**DIRECTIONS**
Repeat each record exactly. Any picture gets left out.

**GIVEN DATA**
• • • • • • •

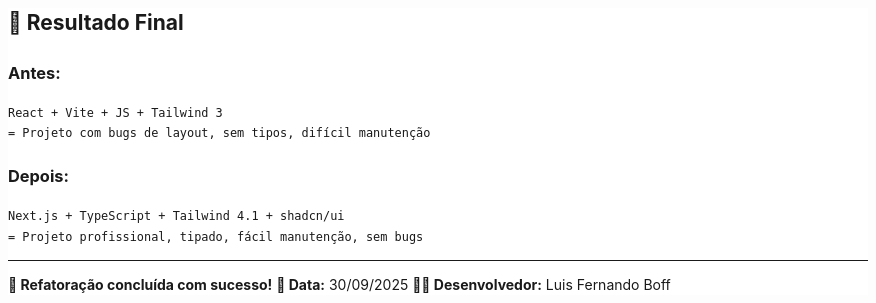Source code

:
## 🎉 Resultado Final

### **Antes:**
```
React + Vite + JS + Tailwind 3
= Projeto com bugs de layout, sem tipos, difícil manutenção
```

### **Depois:**
```
Next.js + TypeScript + Tailwind 4.1 + shadcn/ui
= Projeto profissional, tipado, fácil manutenção, sem bugs
```

---

**🚀 Refatoração concluída com sucesso!**
**📅 Data:** 30/09/2025
**👨‍💻 Desenvolvedor:** Luis Fernando Boff


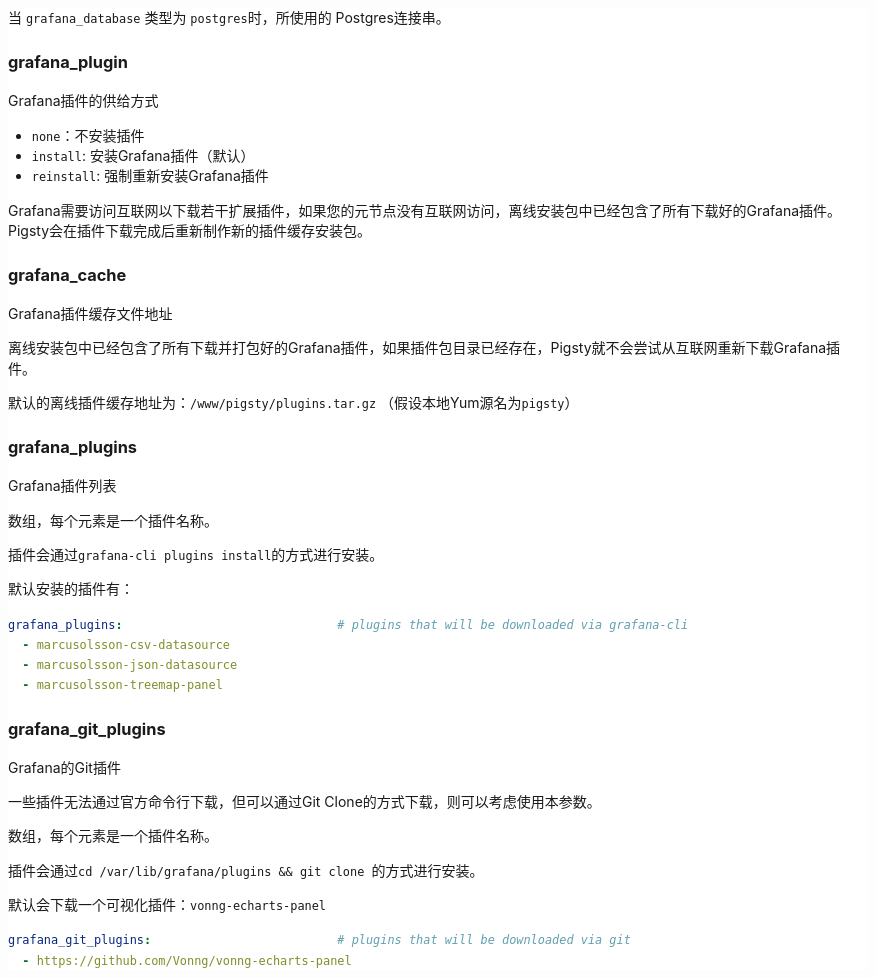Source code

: 当 `grafana_database` 类型为 `postgres`时，所使用的 Postgres连接串。


### grafana_plugin

Grafana插件的供给方式

* `none`：不安装插件
* `install`: 安装Grafana插件（默认）
* `reinstall`: 强制重新安装Grafana插件

Grafana需要访问互联网以下载若干扩展插件，如果您的元节点没有互联网访问，离线安装包中已经包含了所有下载好的Grafana插件。Pigsty会在插件下载完成后重新制作新的插件缓存安装包。



### grafana_cache

Grafana插件缓存文件地址

离线安装包中已经包含了所有下载并打包好的Grafana插件，如果插件包目录已经存在，Pigsty就不会尝试从互联网重新下载Grafana插件。

默认的离线插件缓存地址为：`/www/pigsty/plugins.tar.gz` （假设本地Yum源名为`pigsty`）



### grafana_plugins

Grafana插件列表

数组，每个元素是一个插件名称。

插件会通过`grafana-cli plugins install`的方式进行安装。

默认安装的插件有：

```yaml
grafana_plugins:                              # plugins that will be downloaded via grafana-cli
  - marcusolsson-csv-datasource
  - marcusolsson-json-datasource
  - marcusolsson-treemap-panel


```






### grafana_git_plugins

Grafana的Git插件

一些插件无法通过官方命令行下载，但可以通过Git Clone的方式下载，则可以考虑使用本参数。

数组，每个元素是一个插件名称。

插件会通过`cd /var/lib/grafana/plugins && git clone `的方式进行安装。

默认会下载一个可视化插件：`vonng-echarts-panel`

```yaml
grafana_git_plugins:                          # plugins that will be downloaded via git
  - https://github.com/Vonng/vonng-echarts-panel
```
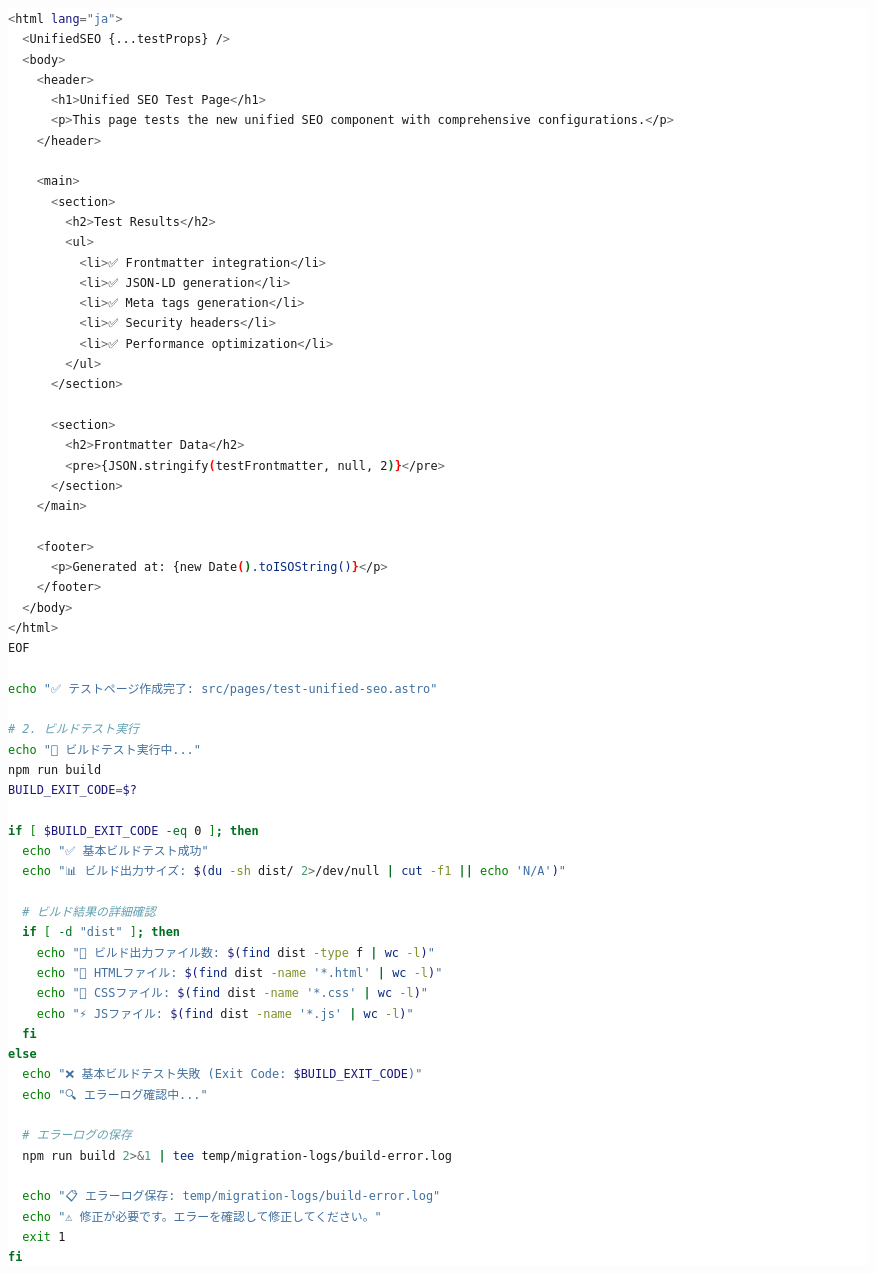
 ```bash
<html lang="ja">
  <UnifiedSEO {...testProps} />
  <body>
    <header>
      <h1>Unified SEO Test Page</h1>
      <p>This page tests the new unified SEO component with comprehensive configurations.</p>
    </header>
    
    <main>
      <section>
        <h2>Test Results</h2>
        <ul>
          <li>✅ Frontmatter integration</li>
          <li>✅ JSON-LD generation</li>
          <li>✅ Meta tags generation</li>
          <li>✅ Security headers</li>
          <li>✅ Performance optimization</li>
        </ul>
      </section>
      
      <section>
        <h2>Frontmatter Data</h2>
        <pre>{JSON.stringify(testFrontmatter, null, 2)}</pre>
      </section>
    </main>
    
    <footer>
      <p>Generated at: {new Date().toISOString()}</p>
    </footer>
  </body>
</html>
EOF

echo "✅ テストページ作成完了: src/pages/test-unified-seo.astro"

# 2. ビルドテスト実行
echo "🔨 ビルドテスト実行中..."
npm run build
BUILD_EXIT_CODE=$?

if [ $BUILD_EXIT_CODE -eq 0 ]; then
  echo "✅ 基本ビルドテスト成功"
  echo "📊 ビルド出力サイズ: $(du -sh dist/ 2>/dev/null | cut -f1 || echo 'N/A')"
  
  # ビルド結果の詳細確認
  if [ -d "dist" ]; then
    echo "📁 ビルド出力ファイル数: $(find dist -type f | wc -l)"
    echo "📄 HTMLファイル: $(find dist -name '*.html' | wc -l)"
    echo "🎨 CSSファイル: $(find dist -name '*.css' | wc -l)"
    echo "⚡ JSファイル: $(find dist -name '*.js' | wc -l)"
  fi
else
  echo "❌ 基本ビルドテスト失敗 (Exit Code: $BUILD_EXIT_CODE)"
  echo "🔍 エラーログ確認中..."
  
  # エラーログの保存
  npm run build 2>&1 | tee temp/migration-logs/build-error.log
  
  echo "📋 エラーログ保存: temp/migration-logs/build-error.log"
  echo "⚠️ 修正が必要です。エラーを確認して修正してください。"
  exit 1
fi

```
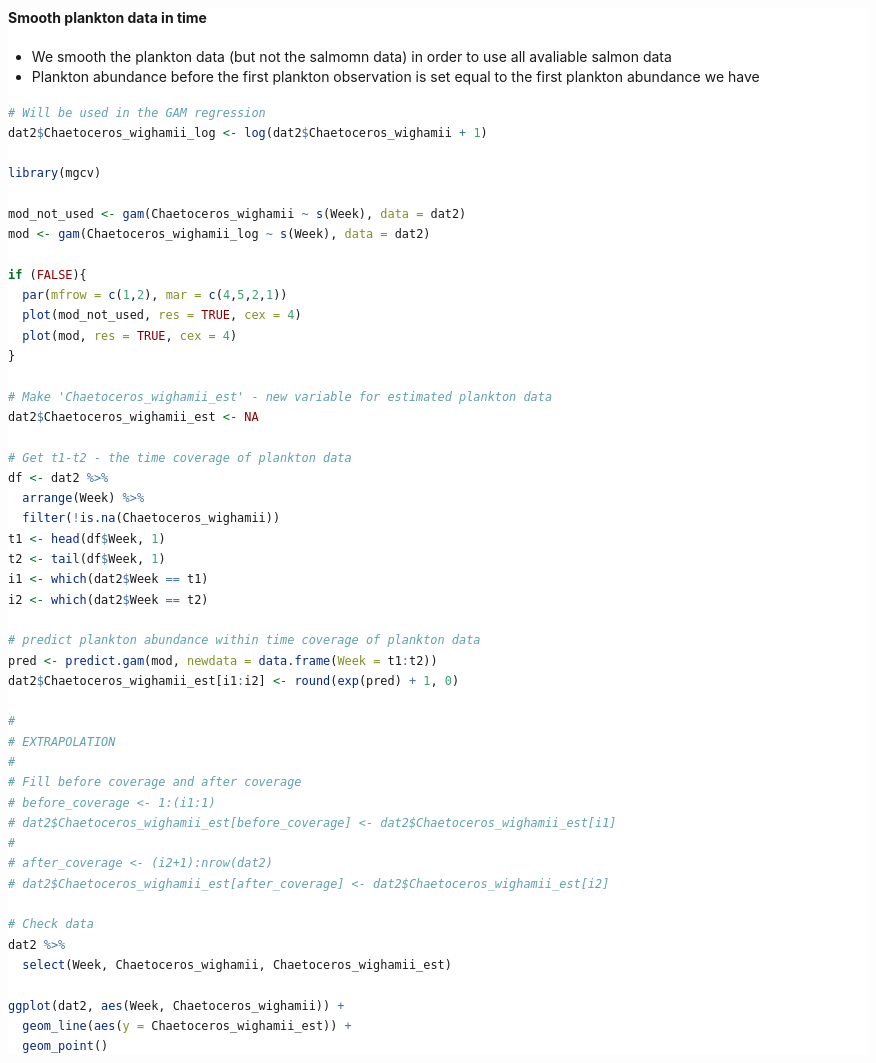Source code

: 
#### Smooth plankton data in time     
* We smooth the plankton data (but not the salmomn data) in order to use all avaliable salmon data   
* Plankton abundance before the first plankton observation is set equal to the first plankton abundance we have     

```r
# Will be used in the GAM regression
dat2$Chaetoceros_wighamii_log <- log(dat2$Chaetoceros_wighamii + 1)

library(mgcv)

mod_not_used <- gam(Chaetoceros_wighamii ~ s(Week), data = dat2)
mod <- gam(Chaetoceros_wighamii_log ~ s(Week), data = dat2)

if (FALSE){
  par(mfrow = c(1,2), mar = c(4,5,2,1))
  plot(mod_not_used, res = TRUE, cex = 4)  
  plot(mod, res = TRUE, cex = 4)  
}

# Make 'Chaetoceros_wighamii_est' - new variable for estimated plankton data
dat2$Chaetoceros_wighamii_est <- NA

# Get t1-t2 - the time coverage of plankton data
df <- dat2 %>%
  arrange(Week) %>%
  filter(!is.na(Chaetoceros_wighamii))
t1 <- head(df$Week, 1)
t2 <- tail(df$Week, 1)
i1 <- which(dat2$Week == t1)
i2 <- which(dat2$Week == t2)

# predict plankton abundance within time coverage of plankton data
pred <- predict.gam(mod, newdata = data.frame(Week = t1:t2))
dat2$Chaetoceros_wighamii_est[i1:i2] <- round(exp(pred) + 1, 0)

#
# EXTRAPOLATION
#
# Fill before coverage and after coverage
# before_coverage <- 1:(i1:1)
# dat2$Chaetoceros_wighamii_est[before_coverage] <- dat2$Chaetoceros_wighamii_est[i1]
# 
# after_coverage <- (i2+1):nrow(dat2)
# dat2$Chaetoceros_wighamii_est[after_coverage] <- dat2$Chaetoceros_wighamii_est[i2]

# Check data
dat2 %>%
  select(Week, Chaetoceros_wighamii, Chaetoceros_wighamii_est)

ggplot(dat2, aes(Week, Chaetoceros_wighamii)) +
  geom_line(aes(y = Chaetoceros_wighamii_est)) +
  geom_point()
```
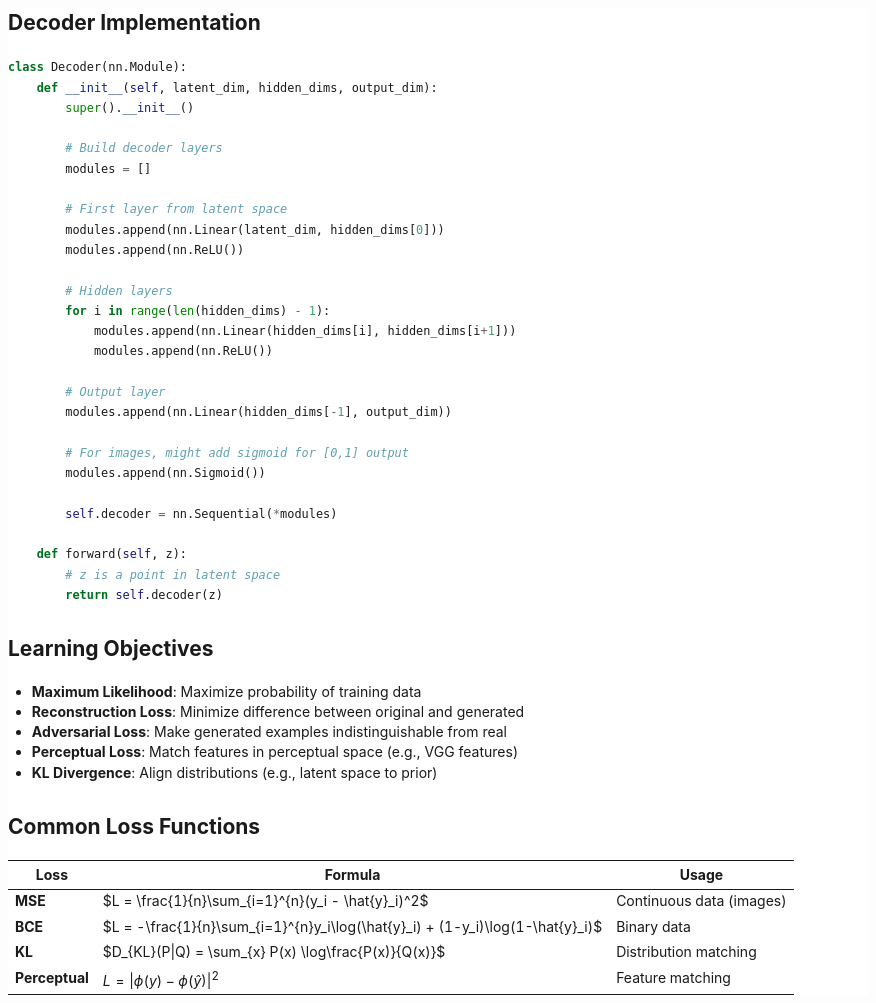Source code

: ## Decoder Implementation

```python
class Decoder(nn.Module):
    def __init__(self, latent_dim, hidden_dims, output_dim):
        super().__init__()
        
        # Build decoder layers
        modules = []
        
        # First layer from latent space
        modules.append(nn.Linear(latent_dim, hidden_dims[0]))
        modules.append(nn.ReLU())
        
        # Hidden layers
        for i in range(len(hidden_dims) - 1):
            modules.append(nn.Linear(hidden_dims[i], hidden_dims[i+1]))
            modules.append(nn.ReLU())
        
        # Output layer
        modules.append(nn.Linear(hidden_dims[-1], output_dim))
        
        # For images, might add sigmoid for [0,1] output
        modules.append(nn.Sigmoid())
        
        self.decoder = nn.Sequential(*modules)
    
    def forward(self, z):
        # z is a point in latent space
        return self.decoder(z)
```

## Learning Objectives

- **Maximum Likelihood**: Maximize probability of training data
- **Reconstruction Loss**: Minimize difference between original and generated
- **Adversarial Loss**: Make generated examples indistinguishable from real
- **Perceptual Loss**: Match features in perceptual space (e.g., VGG features)
- **KL Divergence**: Align distributions (e.g., latent space to prior)

## Common Loss Functions

| Loss | Formula | Usage |
|------|---------|-------|
| **MSE** | $L = \frac{1}{n}\sum_{i=1}^{n}(y_i - \hat{y}_i)^2$ | Continuous data (images) |
| **BCE** | $L = -\frac{1}{n}\sum_{i=1}^{n}y_i\log(\hat{y}_i) + (1-y_i)\log(1-\hat{y}_i)$ | Binary data |
| **KL** | $D_{KL}(P\|Q) = \sum_{x} P(x) \log\frac{P(x)}{Q(x)}$ | Distribution matching |
| **Perceptual** | $L = \|\phi(y) - \phi(\hat{y})\|^2$ | Feature matching |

• • • • • • •

**EXERCISE ANSWER**
Source code

:
## 🎉 Resultado Final

### **Antes:**
```
React + Vite + JS + Tailwind 3
= Projeto com bugs de layout, sem tipos, difícil manutenção
```

### **Depois:**
```
Next.js + TypeScript + Tailwind 4.1 + shadcn/ui
= Projeto profissional, tipado, fácil manutenção, sem bugs
```

---

**🚀 Refatoração concluída com sucesso!**
**📅 Data:** 30/09/2025
**👨‍💻 Desenvolvedor:** Luis Fernando Boff


Source code

: 当 `grafana_database` 类型为 `postgres`时，所使用的 Postgres连接串。


### grafana_plugin

Grafana插件的供给方式

* `none`：不安装插件
* `install`: 安装Grafana插件（默认）
* `reinstall`: 强制重新安装Grafana插件

Grafana需要访问互联网以下载若干扩展插件，如果您的元节点没有互联网访问，离线安装包中已经包含了所有下载好的Grafana插件。Pigsty会在插件下载完成后重新制作新的插件缓存安装包。



### grafana_cache

Grafana插件缓存文件地址

离线安装包中已经包含了所有下载并打包好的Grafana插件，如果插件包目录已经存在，Pigsty就不会尝试从互联网重新下载Grafana插件。

默认的离线插件缓存地址为：`/www/pigsty/plugins.tar.gz` （假设本地Yum源名为`pigsty`）



### grafana_plugins

Grafana插件列表

数组，每个元素是一个插件名称。

插件会通过`grafana-cli plugins install`的方式进行安装。

默认安装的插件有：

```yaml
grafana_plugins:                              # plugins that will be downloaded via grafana-cli
  - marcusolsson-csv-datasource
  - marcusolsson-json-datasource
  - marcusolsson-treemap-panel


```






### grafana_git_plugins

Grafana的Git插件

一些插件无法通过官方命令行下载，但可以通过Git Clone的方式下载，则可以考虑使用本参数。

数组，每个元素是一个插件名称。

插件会通过`cd /var/lib/grafana/plugins && git clone `的方式进行安装。

默认会下载一个可视化插件：`vonng-echarts-panel`

```yaml
grafana_git_plugins:                          # plugins that will be downloaded via git
  - https://github.com/Vonng/vonng-echarts-panel
```
 ```bash
<html lang="ja">
  <UnifiedSEO {...testProps} />
  <body>
    <header>
      <h1>Unified SEO Test Page</h1>
      <p>This page tests the new unified SEO component with comprehensive configurations.</p>
    </header>
    
    <main>
      <section>
        <h2>Test Results</h2>
        <ul>
          <li>✅ Frontmatter integration</li>
          <li>✅ JSON-LD generation</li>
          <li>✅ Meta tags generation</li>
          <li>✅ Security headers</li>
          <li>✅ Performance optimization</li>
        </ul>
      </section>
      
      <section>
        <h2>Frontmatter Data</h2>
        <pre>{JSON.stringify(testFrontmatter, null, 2)}</pre>
      </section>
    </main>
    
    <footer>
      <p>Generated at: {new Date().toISOString()}</p>
    </footer>
  </body>
</html>
EOF

echo "✅ テストページ作成完了: src/pages/test-unified-seo.astro"

# 2. ビルドテスト実行
echo "🔨 ビルドテスト実行中..."
npm run build
BUILD_EXIT_CODE=$?

if [ $BUILD_EXIT_CODE -eq 0 ]; then
  echo "✅ 基本ビルドテスト成功"
  echo "📊 ビルド出力サイズ: $(du -sh dist/ 2>/dev/null | cut -f1 || echo 'N/A')"
  
  # ビルド結果の詳細確認
  if [ -d "dist" ]; then
    echo "📁 ビルド出力ファイル数: $(find dist -type f | wc -l)"
    echo "📄 HTMLファイル: $(find dist -name '*.html' | wc -l)"
    echo "🎨 CSSファイル: $(find dist -name '*.css' | wc -l)"
    echo "⚡ JSファイル: $(find dist -name '*.js' | wc -l)"
  fi
else
  echo "❌ 基本ビルドテスト失敗 (Exit Code: $BUILD_EXIT_CODE)"
  echo "🔍 エラーログ確認中..."
  
  # エラーログの保存
  npm run build 2>&1 | tee temp/migration-logs/build-error.log
  
  echo "📋 エラーログ保存: temp/migration-logs/build-error.log"
  echo "⚠️ 修正が必要です。エラーを確認して修正してください。"
  exit 1
fi

```
Source code

: 
#### Smooth plankton data in time     
* We smooth the plankton data (but not the salmomn data) in order to use all avaliable salmon data   
* Plankton abundance before the first plankton observation is set equal to the first plankton abundance we have     

```r
# Will be used in the GAM regression
dat2$Chaetoceros_wighamii_log <- log(dat2$Chaetoceros_wighamii + 1)

library(mgcv)

mod_not_used <- gam(Chaetoceros_wighamii ~ s(Week), data = dat2)
mod <- gam(Chaetoceros_wighamii_log ~ s(Week), data = dat2)

if (FALSE){
  par(mfrow = c(1,2), mar = c(4,5,2,1))
  plot(mod_not_used, res = TRUE, cex = 4)  
  plot(mod, res = TRUE, cex = 4)  
}

# Make 'Chaetoceros_wighamii_est' - new variable for estimated plankton data
dat2$Chaetoceros_wighamii_est <- NA

# Get t1-t2 - the time coverage of plankton data
df <- dat2 %>%
  arrange(Week) %>%
  filter(!is.na(Chaetoceros_wighamii))
t1 <- head(df$Week, 1)
t2 <- tail(df$Week, 1)
i1 <- which(dat2$Week == t1)
i2 <- which(dat2$Week == t2)

# predict plankton abundance within time coverage of plankton data
pred <- predict.gam(mod, newdata = data.frame(Week = t1:t2))
dat2$Chaetoceros_wighamii_est[i1:i2] <- round(exp(pred) + 1, 0)

#
# EXTRAPOLATION
#
# Fill before coverage and after coverage
# before_coverage <- 1:(i1:1)
# dat2$Chaetoceros_wighamii_est[before_coverage] <- dat2$Chaetoceros_wighamii_est[i1]
# 
# after_coverage <- (i2+1):nrow(dat2)
# dat2$Chaetoceros_wighamii_est[after_coverage] <- dat2$Chaetoceros_wighamii_est[i2]

# Check data
dat2 %>%
  select(Week, Chaetoceros_wighamii, Chaetoceros_wighamii_est)

ggplot(dat2, aes(Week, Chaetoceros_wighamii)) +
  geom_line(aes(y = Chaetoceros_wighamii_est)) +
  geom_point()
```
Source code

: ## Decoder Implementation

```python
class Decoder(nn.Module):
    def __init__(self, latent_dim, hidden_dims, output_dim):
        super().__init__()
        
        # Build decoder layers
        modules = []
        
        # First layer from latent space
        modules.append(nn.Linear(latent_dim, hidden_dims[0]))
        modules.append(nn.ReLU())
        
        # Hidden layers
        for i in range(len(hidden_dims) - 1):
            modules.append(nn.Linear(hidden_dims[i], hidden_dims[i+1]))
            modules.append(nn.ReLU())
        
        # Output layer
        modules.append(nn.Linear(hidden_dims[-1], output_dim))
        
        # For images, might add sigmoid for [0,1] output
        modules.append(nn.Sigmoid())
        
        self.decoder = nn.Sequential(*modules)
    
    def forward(self, z):
        # z is a point in latent space
        return self.decoder(z)
```

## Learning Objectives

- **Maximum Likelihood**: Maximize probability of training data
- **Reconstruction Loss**: Minimize difference between original and generated
- **Adversarial Loss**: Make generated examples indistinguishable from real
- **Perceptual Loss**: Match features in perceptual space (e.g., VGG features)
- **KL Divergence**: Align distributions (e.g., latent space to prior)

## Common Loss Functions

| Loss | Formula | Usage |
|------|---------|-------|
| **MSE** | $L = \frac{1}{n}\sum_{i=1}^{n}(y_i - \hat{y}_i)^2$ | Continuous data (images) |
| **BCE** | $L = -\frac{1}{n}\sum_{i=1}^{n}y_i\log(\hat{y}_i) + (1-y_i)\log(1-\hat{y}_i)$ | Binary data |
| **KL** | $D_{KL}(P\|Q) = \sum_{x} P(x) \log\frac{P(x)}{Q(x)}$ | Distribution matching |
| **Perceptual** | $L = \|\phi(y) - \phi(\hat{y})\|^2$ | Feature matching |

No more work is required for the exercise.